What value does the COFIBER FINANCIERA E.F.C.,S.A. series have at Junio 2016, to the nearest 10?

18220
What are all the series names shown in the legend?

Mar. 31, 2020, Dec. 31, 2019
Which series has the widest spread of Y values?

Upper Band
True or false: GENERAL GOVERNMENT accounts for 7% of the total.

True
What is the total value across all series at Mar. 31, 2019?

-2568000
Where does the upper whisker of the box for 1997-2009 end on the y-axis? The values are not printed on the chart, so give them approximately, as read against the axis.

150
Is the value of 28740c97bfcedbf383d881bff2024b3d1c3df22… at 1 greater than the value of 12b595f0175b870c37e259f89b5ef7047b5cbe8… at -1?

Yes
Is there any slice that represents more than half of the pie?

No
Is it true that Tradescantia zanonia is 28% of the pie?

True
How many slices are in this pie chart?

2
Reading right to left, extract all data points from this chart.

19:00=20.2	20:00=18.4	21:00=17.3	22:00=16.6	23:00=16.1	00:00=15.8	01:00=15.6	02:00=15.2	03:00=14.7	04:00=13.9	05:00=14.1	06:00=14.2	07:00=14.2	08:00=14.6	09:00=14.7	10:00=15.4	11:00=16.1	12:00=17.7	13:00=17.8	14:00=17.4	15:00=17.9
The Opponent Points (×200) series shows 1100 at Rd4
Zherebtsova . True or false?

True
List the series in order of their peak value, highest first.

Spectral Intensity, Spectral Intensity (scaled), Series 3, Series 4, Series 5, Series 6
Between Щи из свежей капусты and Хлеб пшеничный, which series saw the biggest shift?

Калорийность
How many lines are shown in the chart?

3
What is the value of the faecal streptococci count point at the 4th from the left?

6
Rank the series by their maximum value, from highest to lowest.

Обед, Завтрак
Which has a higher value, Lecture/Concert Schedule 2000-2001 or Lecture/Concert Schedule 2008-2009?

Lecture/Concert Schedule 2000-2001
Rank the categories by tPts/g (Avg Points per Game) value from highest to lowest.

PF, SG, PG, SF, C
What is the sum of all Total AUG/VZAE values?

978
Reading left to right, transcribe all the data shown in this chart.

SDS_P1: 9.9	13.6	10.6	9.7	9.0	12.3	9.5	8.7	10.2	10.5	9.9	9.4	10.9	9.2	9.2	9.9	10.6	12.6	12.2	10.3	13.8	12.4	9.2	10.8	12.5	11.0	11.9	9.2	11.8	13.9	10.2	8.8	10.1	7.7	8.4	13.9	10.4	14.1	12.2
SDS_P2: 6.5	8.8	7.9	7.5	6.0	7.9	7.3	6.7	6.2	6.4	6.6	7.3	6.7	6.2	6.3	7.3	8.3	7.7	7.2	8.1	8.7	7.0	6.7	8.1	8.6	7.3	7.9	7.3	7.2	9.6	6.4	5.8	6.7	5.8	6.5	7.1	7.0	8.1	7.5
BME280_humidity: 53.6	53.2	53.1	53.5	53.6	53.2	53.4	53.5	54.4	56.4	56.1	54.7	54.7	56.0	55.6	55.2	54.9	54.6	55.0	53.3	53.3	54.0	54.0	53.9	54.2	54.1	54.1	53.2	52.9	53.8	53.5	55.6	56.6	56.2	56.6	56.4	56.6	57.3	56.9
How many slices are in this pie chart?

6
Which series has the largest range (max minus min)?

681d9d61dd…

EXERCISE INSTRUCTIONS – Show each line above that contains the string "than". Case counts, so a line matches only if it has that same capitalization.

TASK OUTPUT –
Is the value of 28740c97bfcedbf383d881bff2024b3d1c3df22… at 1 greater than the value of 12b595f0175b870c37e259f89b5ef7047b5cbe8… at -1?
Is there any slice that represents more than half of the pie?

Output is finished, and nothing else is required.